### PASSAGE

The order in this house is Alberts' in charge, then Shadow then me

He takes my hand in his mouth to lead me to his dogfood, waterbowl or door

Obviously thinks I need help to sort out his needs :lol: :lol: :lol:

Love him to bits

Aldra


----------



## aldra (Jul 2, 2009)

_Have also kept German Sheherds for over 25 yrs, always the long haired _

make that over 30yrs 

How time flies when your having fun :lol: :lol:
Aldra


----------



## patp (Apr 30, 2007)

A first aid tip for an overheated dog is to cover the dog with wet towels. 
Using wet towels to cover an area for the dog to rest in is also useful.
Dogs sweat from their feet only. It helps a dog to keep cool if it can paddle in cool water.
Do not be fooled into thinking that a short haired dog will not suffer from the heat as much as a heavy coated breed. It seems that hair actually gives some insulation. My short coated lurcher suffers much more than my old GSD used to!


----------



## aldra (Jul 2, 2009)

Long haired G Shepherds have a very soft thick undercoat

Doesn't moult easily, keeps them warm in winter, herding(their job)

######
### COLLECTED MATERIAL

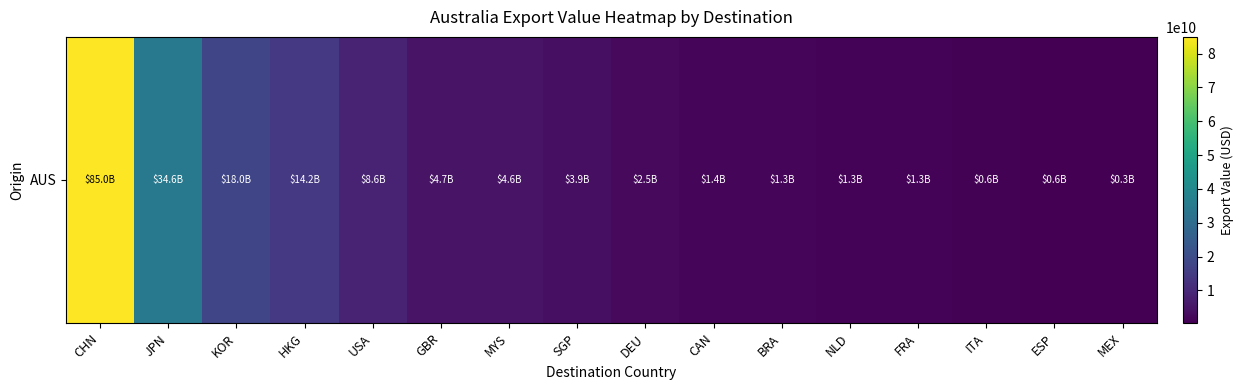

The chart shows a value of 17963810615.2 at KOR. True or false?

True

######

▶ _THINGS TO DO_
1/ Reproduce the part of the dog thread that begins at the words "Do not be fooled" and stops after the words "winter, herding(their job)".
2/ Extend the dog thread past its final line.

▶ _ANSWERS BY ITEM NUMBER_
1/
Do not be fooled into thinking that a short haired dog will not suffer from the heat as much as a heavy coated breed. It seems that hair actually gives some insulation. My short coated lurcher suffers much more than my old GSD used to!


----------



## aldra (Jul 2, 2009)

Long haired G Shepherds have a very soft thick undercoat

Doesn't moult easily, keeps them warm in winter, herding(their job)

2/
Brushed out DEFIANTLY aids to the cooling process, where ever they sweat, less to sweat out

The long coat may add to the insulation, the undercoat needs to be brushed out in the summer and the winter if not herding on the fells :lol: :lol: 

Aldra


----------



## HeatherChloe (Oct 18, 2009)

Chloe kept cool by running in rivers, lakes, sea. 

If you're not near rivers, lakes or sea, then you could also through a bowl of cold water over your dog - that'll keep them really cool. 

Also, lots of drinking water - one of those fold up bowls when you go on walks and always getting a bowl or glass of water at any bars or restaurants. 

Making sure that there is shade is also important - it's way too hot for a dog to lie in the sun. 

And avoiding long walks in full sun - stick to morning and evening.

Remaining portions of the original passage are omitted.